Figure 3.6: CTCF occupancy affected by cis-acting variation is show higher dominant effects
a A schematic model for assigning modes of inheritance for the cis- and trans-
influenced TF binding sites. F0MAX and F0MIN refer to the F0 parental subspecies
with the higher and lower median binding intensity, respectively. Binding intensities were summed across replicates in F0, and across alleles for F1. b The bar plots (top) show the proportion of cis- and trans-acting variants in CTCF binding sites based on their assigned mode of inheritance. The circle plot (bottom)
breaks down each mode of inheritance by the F0 father of origin with the higher median binding intensity (F0MAX), with the number of sites per subspecies
denoted inside the circles. The radius of each circle indicates the proportion of that mode of inheritance for the particular F0MAX parent for the same category
of cis/trans variation. c Pie charts showing the relative proportions of the three modes of inheritance for CTCF and 3 liver-specific TFs as determined using a statistical model to fit binding sites affected by cis or trans variation (see Methods). d A heatmap showing CTCF (left) binding events affected by cis- and
trans-acting variation. Different modes of inheritance were defined in a (see
Methods for the statistical model). The data from CEBPA assigned modes of inheritance (right) for both cis- and trans-acting variation was used for comparison (see Methods). Total F1 counts were individually scaled to 1 (yellow).

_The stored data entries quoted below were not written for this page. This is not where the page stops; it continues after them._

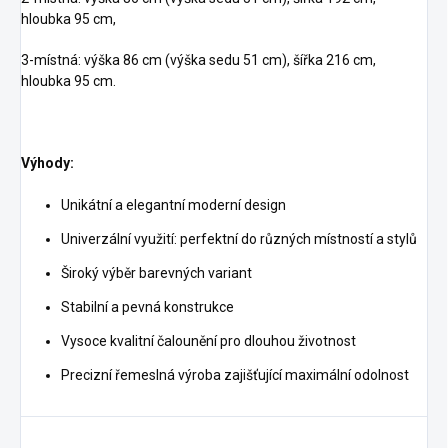
hloubka 95 cm,
3-místná: výška 86 cm (výška sedu 51 cm), šířka 216 cm,
hloubka 95 cm.
Výhody:
Unikátní a elegantní moderní design
Univerzální využití: perfektní do různých místností a stylů
Široký výběr barevných variant
Stabilní a pevná konstrukce
Vysoce kvalitní čalounění pro dlouhou životnost
Precizní řemeslná výroba zajišťující maximální odolnost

This observation, in the case of cis-acting variation, is significantly different from the pattern observed in other TFs, where although the most prevalent mode of inheritance was additive (Figure 3.6c), the contribution of dominant inheritance was much reduced (c2 test for pairwise comparison between CTCF and other TFs with
Bonferroni's correction, all p-values < 2.2e-16). Although non-additive inheritance was the predominant form for trans-acting variation in CTCF and other TFs, the contributions of additive and both forms of non-additive inheritance varied in TF- specific fashion. For example, the enrichment of the dominant high mode of inheritance in trans-acting variation observed in CTCF was not seen in HNF4A, in which the dominant low mode was more common (Figure 3.6c).
A close inspection of the ratios of the signal in CTCF cis and trans in comparison with CEBPA reveals that the overall effect of regulatory variations in additive inheritance tends to centre the ratios of F0MIN to F1 towards 1, with few sites showing
enrichments towards the lower ends (Figure 3.6d). Only dominant inheritance of the low variety shows a clear difference of the pattern in those ratios between F0MAX and
F0MIN in cis-influenced inheritance (Figure 3.6d). This indicates that in CTCF even
binding sites classified as influenced by cis-acting variation are under a clear dominant
low influence that skews the inheritance pattern from the expected additive mode,
which in turn could explain the increased effect of non-additive inheritance observed in the ratios of CTCF total binding signals compared to other TFs.